▸ **Exercise goal**: Copy each line of the listing where the word "long" can be found.

===== Data listing

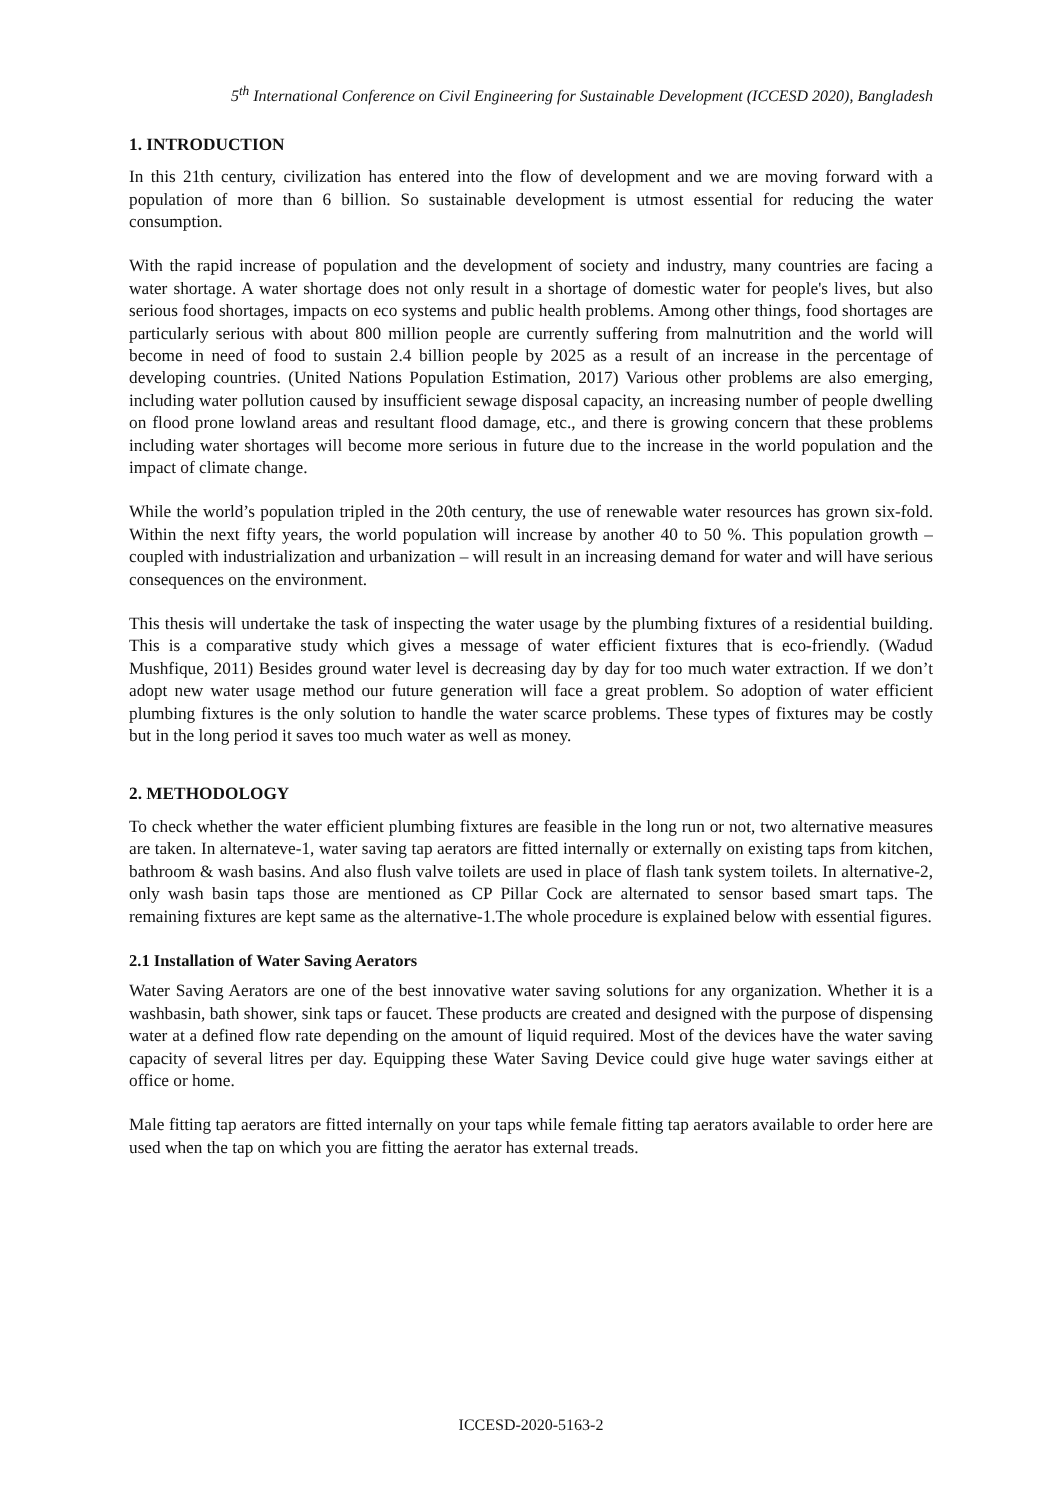5<sup>th</sup> International Conference on Civil Engineering for Sustainable Development (ICCESD 2020), Bangladesh
1. INTRODUCTION
In this 21th century, civilization has entered into the flow of development and we are moving forward with a population of more than 6 billion. So sustainable development is utmost essential for reducing the water consumption.
With the rapid increase of population and the development of society and industry, many countries are facing a water shortage. A water shortage does not only result in a shortage of domestic water for people's lives, but also serious food shortages, impacts on eco systems and public health problems. Among other things, food shortages are particularly serious with about 800 million people are currently suffering from malnutrition and the world will become in need of food to sustain 2.4 billion people by 2025 as a result of an increase in the percentage of developing countries. (United Nations Population Estimation, 2017) Various other problems are also emerging, including water pollution caused by insufficient sewage disposal capacity, an increasing number of people dwelling on flood prone lowland areas and resultant flood damage, etc., and there is growing concern that these problems including water shortages will become more serious in future due to the increase in the world population and the impact of climate change.
While the world’s population tripled in the 20th century, the use of renewable water resources has grown six-fold. Within the next fifty years, the world population will increase by another 40 to 50 %. This population growth – coupled with industrialization and urbanization – will result in an increasing demand for water and will have serious consequences on the environment.
This thesis will undertake the task of inspecting the water usage by the plumbing fixtures of a residential building. This is a comparative study which gives a message of water efficient fixtures that is eco-friendly. (Wadud Mushfique, 2011) Besides ground water level is decreasing day by day for too much water extraction. If we don’t adopt new water usage method our future generation will face a great problem. So adoption of water efficient plumbing fixtures is the only solution to handle the water scarce problems. These types of fixtures may be costly but in the long period it saves too much water as well as money.
2. METHODOLOGY
To check whether the water efficient plumbing fixtures are feasible in the long run or not, two alternative measures are taken. In alternateve-1, water saving tap aerators are fitted internally or externally on existing taps from kitchen, bathroom & wash basins. And also flush valve toilets are used in place of flash tank system toilets. In alternative-2, only wash basin taps those are mentioned as CP Pillar Cock are alternated to sensor based smart taps. The remaining fixtures are kept same as the alternative-1.The whole procedure is explained below with essential figures.
2.1 Installation of Water Saving Aerators
Water Saving Aerators are one of the best innovative water saving solutions for any organization. Whether it is a washbasin, bath shower, sink taps or faucet. These products are created and designed with the purpose of dispensing water at a defined flow rate depending on the amount of liquid required. Most of the devices have the water saving capacity of several litres per day. Equipping these Water Saving Device could give huge water savings either at office or home.
Male fitting tap aerators are fitted internally on your taps while female fitting tap aerators available to order here are used when the tap on which you are fitting the aerator has external treads.
ICCESD-2020-5163-2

==========

▸ **Solution for this task**:
This thesis will undertake the task of inspecting the water usage by the plumbing fixtures of a residential building. This is a comparative study which gives a message of water efficient fixtures that is eco-friendly. (Wadud Mushfique, 2011) Besides ground water level is decreasing day by day for too much water extraction. If we don’t adopt new water usage method our future generation will face a great problem. So adoption of water efficient plumbing fixtures is the only solution to handle the water scarce problems. These types of fixtures may be costly but in the long period it saves too much water as well as money.
To check whether the water efficient plumbing fixtures are feasible in the long run or not, two alternative measures are taken. In alternateve-1, water saving tap aerators are fitted internally or externally on existing taps from kitchen, bathroom & wash basins. And also flush valve toilets are used in place of flash tank system toilets. In alternative-2, only wash basin taps those are mentioned as CP Pillar Cock are alternated to sensor based smart taps. The remaining fixtures are kept same as the alternative-1.The whole procedure is explained below with essential figures.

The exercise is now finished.